:: Objective ::
Can you copy, without changing anything, everything from the line containing "Q: Are there any garlands or napkins?" down to the line containing "A: The notepad is on the table.", both included?
--- START Available records ---
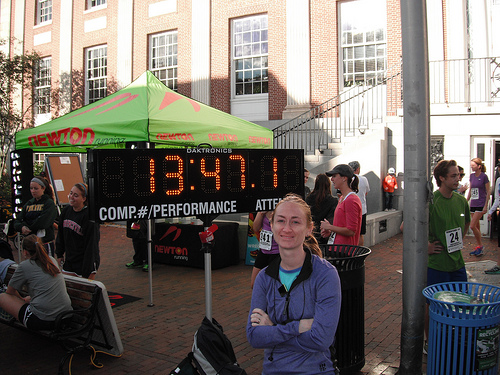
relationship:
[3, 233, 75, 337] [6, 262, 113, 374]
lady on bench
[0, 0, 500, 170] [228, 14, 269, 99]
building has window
--- END Available records ---
--- START Available records ---
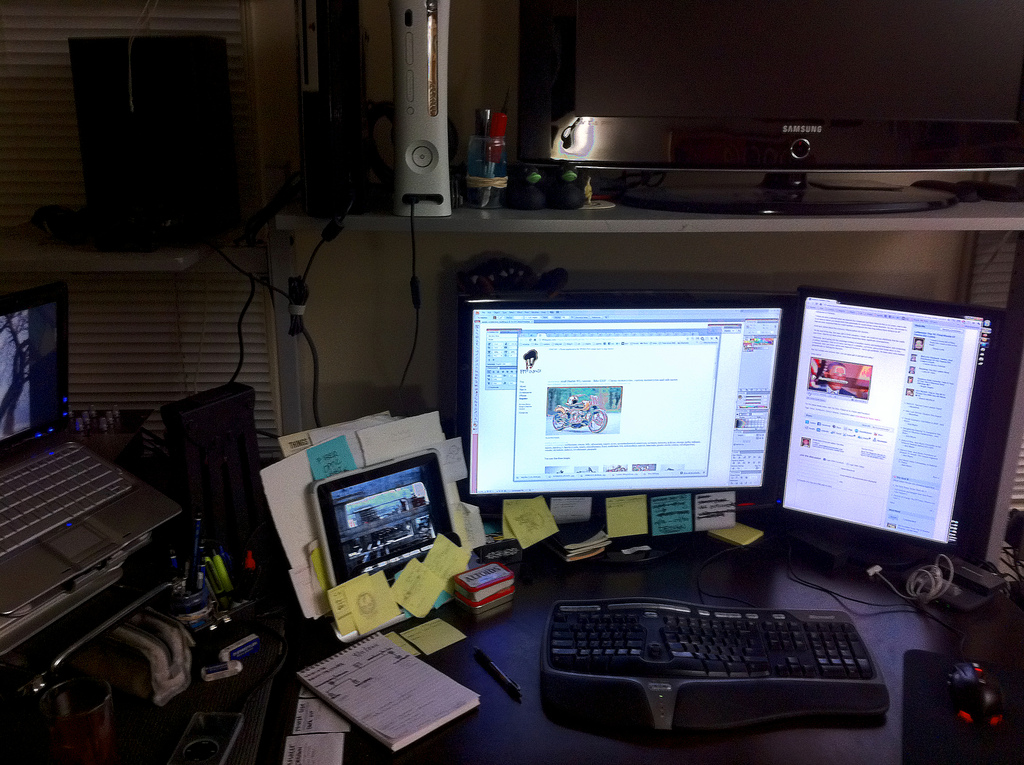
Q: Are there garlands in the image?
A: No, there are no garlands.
--- END Available records ---
--- START Available records ---
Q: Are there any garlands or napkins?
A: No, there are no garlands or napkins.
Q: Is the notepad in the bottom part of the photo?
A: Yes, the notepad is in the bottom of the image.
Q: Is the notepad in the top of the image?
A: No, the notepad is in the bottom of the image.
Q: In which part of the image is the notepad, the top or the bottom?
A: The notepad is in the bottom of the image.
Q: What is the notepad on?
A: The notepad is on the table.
--- END Available records ---
:: Output for this exercise ::
Q: Are there any garlands or napkins?
A: No, there are no garlands or napkins.
Q: Is the notepad in the bottom part of the photo?
A: Yes, the notepad is in the bottom of the image.
Q: Is the notepad in the top of the image?
A: No, the notepad is in the bottom of the image.
Q: In which part of the image is the notepad, the top or the bottom?
A: The notepad is in the bottom of the image.
Q: What is the notepad on?
A: The notepad is on the table.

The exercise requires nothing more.